Le monument en hommage à Virginie Hériot à Cannes

Le monument en hommage à Virginie Hériot à Cannes

Née en 1890 en région parisienne, Virginie Hériot est une régatière hors pair ayant remporté plus de cent-trente victoires au cours d’une courte carrière, interrompue par son décès à l’âge de 42 ans. Quatre ans après sa disparation sa ville de cœur, Cannes, se voit offrir par le Yacht club de France (YCF) l’érection d’une statue la représentant assise à la barre de son voilier. Endommagé en 1944, ce monument commémoratif fait l’objet d’une réfection à la hâte. Cette dernière est alors à l’origine d’un imbroglio financier opposant l’artiste ayant érigé la stèle originelle et la municipalité de Cannes. Toujours visible de nos jours sur la jetée Albert Édouard, la statue rend hommage à une grande navigatrice française amoureuse de la Côte d’Azur.

Une championne

Surnommée par les Britanniques « The Queen of Yachting », Virginie Hériot remporte plus de cent- trente victoires, notamment dans des épreuves internationales prestigieuses. En 1928, lors des régates des Jeux olympiques d’Amsterdam, elle décroche, sur le voilier de course Aile VI qu’elle avait fait construire, la médaille d’or en 8m JI. Elle devient ainsi la première femme championne olympique dans une épreuve nautique. Fille d’Olympe Hériot, propriétaire des Grands Magasins du Louvre, elle participe très jeune à des croisières en Méditerranée sur le yacht familial. En 1910, elle épouse le vicomte François Marie Haincque de Saint-Senoch vouant également une passion à la mer. De cette union naît, en 1913, un fils prénommé Hubert, mais huit ans plus tard Virginie Hériot divorce et se consacre alors encore plus exclusivement à sa passion pour la mer. À partir de 1921, elle vit une grande partie de l’année à bord d’un de ses bateaux amarrés à Cannes. Un choix qui n’est pas entièrement dû au hasard. En effet, la renommée de cette ville des Alpes-Maritimes en matière de yachting est grande. À partir de 1929, les Régates royales, courues au large de la Croisette, attirent tout le gotha de la navigation française et étrangère. Virginie Hériot participe régulièrement à cette manifestation ainsi qu’à d’autres, organisées par la Société des régates cannoises (SRC). Sa présence contribue à la réputation des courses nautiques organisées au large de la « perle de la Méditerranée ».

■ **Consigne**: Poursuivez, s'il vous plaît, le texte sur le monument en hommage à Virginie Hériot à Cannes, à partir de sa dernière phrase.

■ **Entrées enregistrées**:
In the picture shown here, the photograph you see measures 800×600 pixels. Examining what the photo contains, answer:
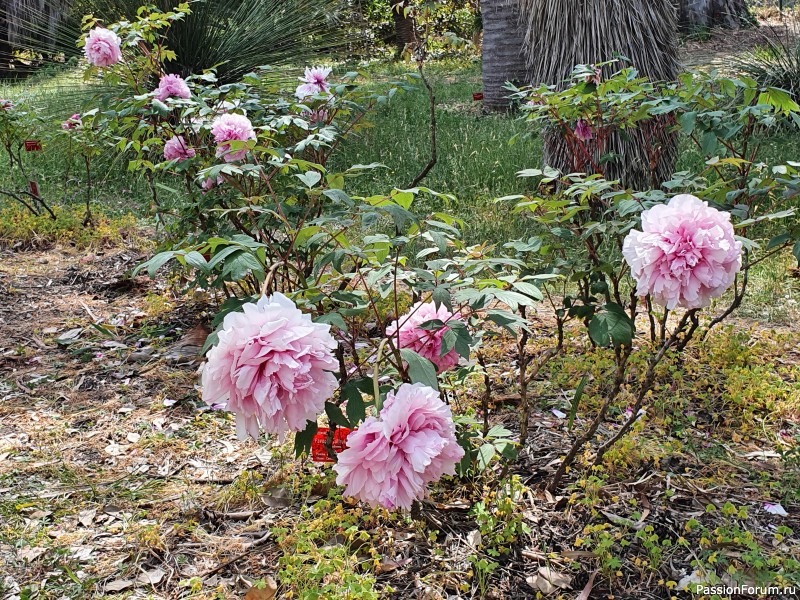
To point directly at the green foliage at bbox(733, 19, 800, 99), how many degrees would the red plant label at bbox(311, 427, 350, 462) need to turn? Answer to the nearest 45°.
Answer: approximately 135° to its left

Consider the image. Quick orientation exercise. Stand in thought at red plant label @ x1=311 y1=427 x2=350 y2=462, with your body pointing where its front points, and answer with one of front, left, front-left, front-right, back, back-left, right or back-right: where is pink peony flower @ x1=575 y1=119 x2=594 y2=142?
back-left

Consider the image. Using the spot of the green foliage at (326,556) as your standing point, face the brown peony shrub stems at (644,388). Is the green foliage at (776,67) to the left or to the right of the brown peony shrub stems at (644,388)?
left

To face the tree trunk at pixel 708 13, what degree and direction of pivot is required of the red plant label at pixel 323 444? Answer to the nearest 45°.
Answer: approximately 135° to its left

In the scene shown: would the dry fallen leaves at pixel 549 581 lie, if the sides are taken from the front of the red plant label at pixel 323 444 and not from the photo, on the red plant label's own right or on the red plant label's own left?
on the red plant label's own left

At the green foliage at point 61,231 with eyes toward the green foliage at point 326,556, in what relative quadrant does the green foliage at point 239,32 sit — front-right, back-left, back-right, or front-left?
back-left

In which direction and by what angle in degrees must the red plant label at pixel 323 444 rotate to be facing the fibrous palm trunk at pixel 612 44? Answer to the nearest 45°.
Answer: approximately 135° to its left

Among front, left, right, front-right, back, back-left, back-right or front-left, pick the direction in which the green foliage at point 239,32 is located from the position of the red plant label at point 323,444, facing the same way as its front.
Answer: back

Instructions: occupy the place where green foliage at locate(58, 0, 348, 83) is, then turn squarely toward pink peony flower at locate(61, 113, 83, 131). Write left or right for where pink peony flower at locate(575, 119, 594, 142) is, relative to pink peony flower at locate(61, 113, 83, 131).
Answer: left

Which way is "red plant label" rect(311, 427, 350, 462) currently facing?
toward the camera

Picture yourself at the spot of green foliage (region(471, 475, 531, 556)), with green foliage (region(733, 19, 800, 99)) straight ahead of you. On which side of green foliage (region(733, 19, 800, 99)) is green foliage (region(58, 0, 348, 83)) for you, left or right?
left

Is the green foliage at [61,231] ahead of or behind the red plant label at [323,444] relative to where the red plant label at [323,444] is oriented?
behind

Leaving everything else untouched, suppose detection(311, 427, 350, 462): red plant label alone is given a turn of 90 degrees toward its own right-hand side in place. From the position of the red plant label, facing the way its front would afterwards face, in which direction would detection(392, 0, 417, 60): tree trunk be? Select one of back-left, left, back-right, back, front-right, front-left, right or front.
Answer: right

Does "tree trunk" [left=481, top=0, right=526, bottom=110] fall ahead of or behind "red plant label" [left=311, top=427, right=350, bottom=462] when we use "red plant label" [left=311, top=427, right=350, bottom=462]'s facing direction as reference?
behind
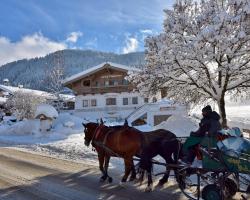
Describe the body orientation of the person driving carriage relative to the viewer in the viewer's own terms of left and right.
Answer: facing to the left of the viewer

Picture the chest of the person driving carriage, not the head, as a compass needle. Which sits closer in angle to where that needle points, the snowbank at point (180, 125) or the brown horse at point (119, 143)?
the brown horse

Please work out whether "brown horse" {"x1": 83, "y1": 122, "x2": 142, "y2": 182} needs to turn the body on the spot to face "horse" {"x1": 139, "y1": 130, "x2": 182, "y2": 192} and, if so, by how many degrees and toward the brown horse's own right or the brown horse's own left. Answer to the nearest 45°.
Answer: approximately 135° to the brown horse's own left

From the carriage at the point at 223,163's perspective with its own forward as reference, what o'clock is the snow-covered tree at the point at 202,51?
The snow-covered tree is roughly at 3 o'clock from the carriage.

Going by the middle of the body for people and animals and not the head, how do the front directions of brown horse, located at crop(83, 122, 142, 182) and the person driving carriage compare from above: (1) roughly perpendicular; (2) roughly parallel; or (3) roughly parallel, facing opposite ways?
roughly parallel

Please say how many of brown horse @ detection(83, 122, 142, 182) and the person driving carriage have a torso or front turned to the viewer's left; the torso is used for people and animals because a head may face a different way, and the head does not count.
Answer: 2

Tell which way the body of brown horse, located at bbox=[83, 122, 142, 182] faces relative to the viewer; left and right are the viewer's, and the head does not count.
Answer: facing to the left of the viewer

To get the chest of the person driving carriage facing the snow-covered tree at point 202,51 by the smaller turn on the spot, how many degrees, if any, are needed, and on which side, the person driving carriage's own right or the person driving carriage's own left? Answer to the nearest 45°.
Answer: approximately 90° to the person driving carriage's own right

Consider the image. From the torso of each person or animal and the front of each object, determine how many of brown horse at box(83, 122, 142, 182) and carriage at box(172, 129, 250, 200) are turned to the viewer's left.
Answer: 2

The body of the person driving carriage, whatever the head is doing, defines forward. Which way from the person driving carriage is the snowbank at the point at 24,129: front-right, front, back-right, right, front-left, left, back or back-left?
front-right

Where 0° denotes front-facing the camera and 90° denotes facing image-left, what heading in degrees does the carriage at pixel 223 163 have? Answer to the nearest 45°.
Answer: approximately 90°

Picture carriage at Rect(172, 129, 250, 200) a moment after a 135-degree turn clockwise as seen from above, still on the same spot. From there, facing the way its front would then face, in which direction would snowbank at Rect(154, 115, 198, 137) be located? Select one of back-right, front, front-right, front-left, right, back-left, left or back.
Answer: front-left
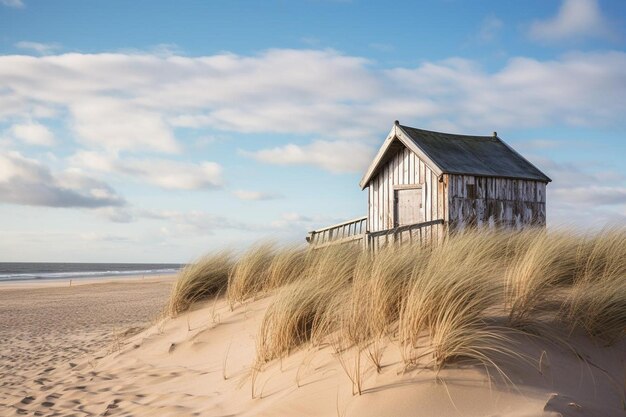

■ **Corrigé**:
En 1932, elle se blesse très grièvement lors d’une croisière. Très affaiblie, elle continue toutefois la compétition, et meurt d’une syncope en août de la même année à bord de son bateau lors des régates d’Arcachon. À l’annonce de son décès, le magazine La Saison à Cannes souligne que « Cannes n’oubliera pas Madame Hériot, parce que Madame Hériot aimait Cannes. Elle était l’âme des belles régates […] son séjour ici était une détente avant une lutte nouvelle ».

L’érection d’un monument en son honneur

En 1936, le Yacht-club de France (YCF) décide d’offrir à la ville de Cannes une statue en l’honneur de la navigatrice. Sa réalisation est confiée à Raoul Bénard, un sculpteur parisien, Grand Prix de Rome en 1911, et connu des milieux sportifs. Il est en effet l’auteur des médailles frappées pour les Jeux olympiques d’hiver de 1924 à Chamonix, et de médailles commémoratives pour les Olympiades d’été disputées à Paris la même année.

Le monument est constitué de « deux pierres en Puilleney rose, grain fin, formant un ensemble de 13 tonnes » et mesurant 2 m 40 de longueur, 1m 20 d’épaisseur et 3 m 80 de hauteur. Il représente Virginie Hériot assise à la barre de son voilier lequel est sculpté à l’arrière-plan. La stèle porte l’inscription « Virginie Hériot navigatrice 1890-1932 ».

La statue est installée sur la jetée Albert Édouard, qui se trouve aujourd’hui derrière le palais des festivals et des congrès. Son inauguration, prévue le 8 avril 1936, est retardée de quelques jours, car l’œuvre n’était pas achevée. Elle le sera définitivement en novembre 1936 après que la ville ait posé au pied du monument des bornes et une chaîne offerte par la Marine, dont Virginie Hériot était « l’ambassadrice » selon la formule du ministre Georges Leygues.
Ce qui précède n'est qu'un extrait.